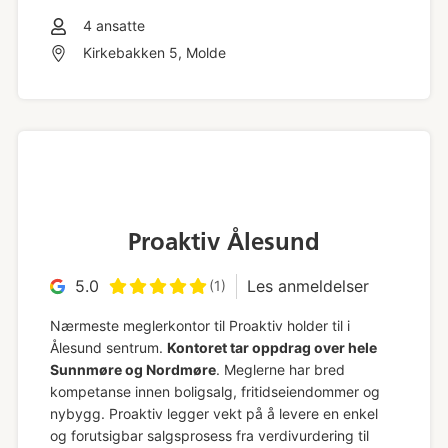
4
ansatte
Kirkebakken 5, Molde
Proaktiv Ålesund
5.0
Les anmeldelser
(1)
Nærmeste meglerkontor til Proaktiv holder til i
Ålesund sentrum.
Kontoret tar oppdrag over hele
Sunnmøre og Nordmøre
. Meglerne har bred
kompetanse innen boligsalg, fritidseiendommer og
nybygg. Proaktiv legger vekt på å levere en enkel
og forutsigbar salgsprosess fra verdivurdering til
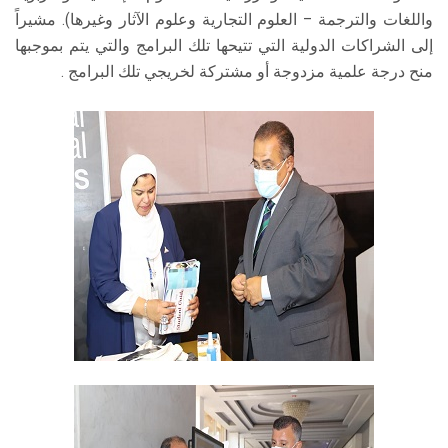
واللغات والترجمة – العلوم التجارية وعلوم الآثار وغيرها). مشيراً
إلى الشراكات الدولية التي تتيحها تلك البرامج والتي يتم بموجبها
منح درجة علمية مزدوجة أو مشتركة لخريجي تلك البرامج .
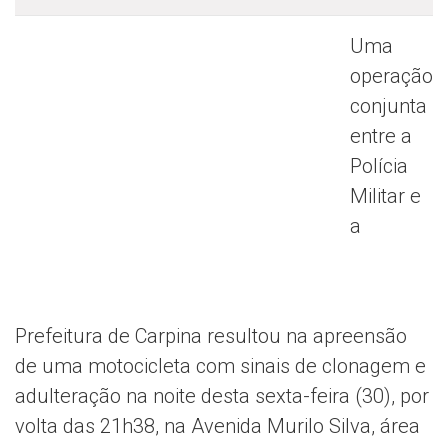
Uma
operação
conjunta
entre a
Polícia
Militar e
a
Prefeitura de Carpina resultou na apreensão
de uma motocicleta com sinais de clonagem e
adulteração na noite desta sexta-feira (30), por
volta das 21h38, na Avenida Murilo Silva, área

Task to complete =>
Rewrite the lines from the one containing "واللغات والترجمة –" through the end of the records, inclusive, with "motocicleta" swapped for "moto" and everything else unchanged. Leave the pictures out.

Answer section =>
واللغات والترجمة – العلوم التجارية وعلوم الآثار وغيرها). مشيراً
إلى الشراكات الدولية التي تتيحها تلك البرامج والتي يتم بموجبها
منح درجة علمية مزدوجة أو مشتركة لخريجي تلك البرامج .
Uma
operação
conjunta
entre a
Polícia
Militar e
a
Prefeitura de Carpina resultou na apreensão
de uma moto com sinais de clonagem e
adulteração na noite desta sexta-feira (30), por
volta das 21h38, na Avenida Murilo Silva, área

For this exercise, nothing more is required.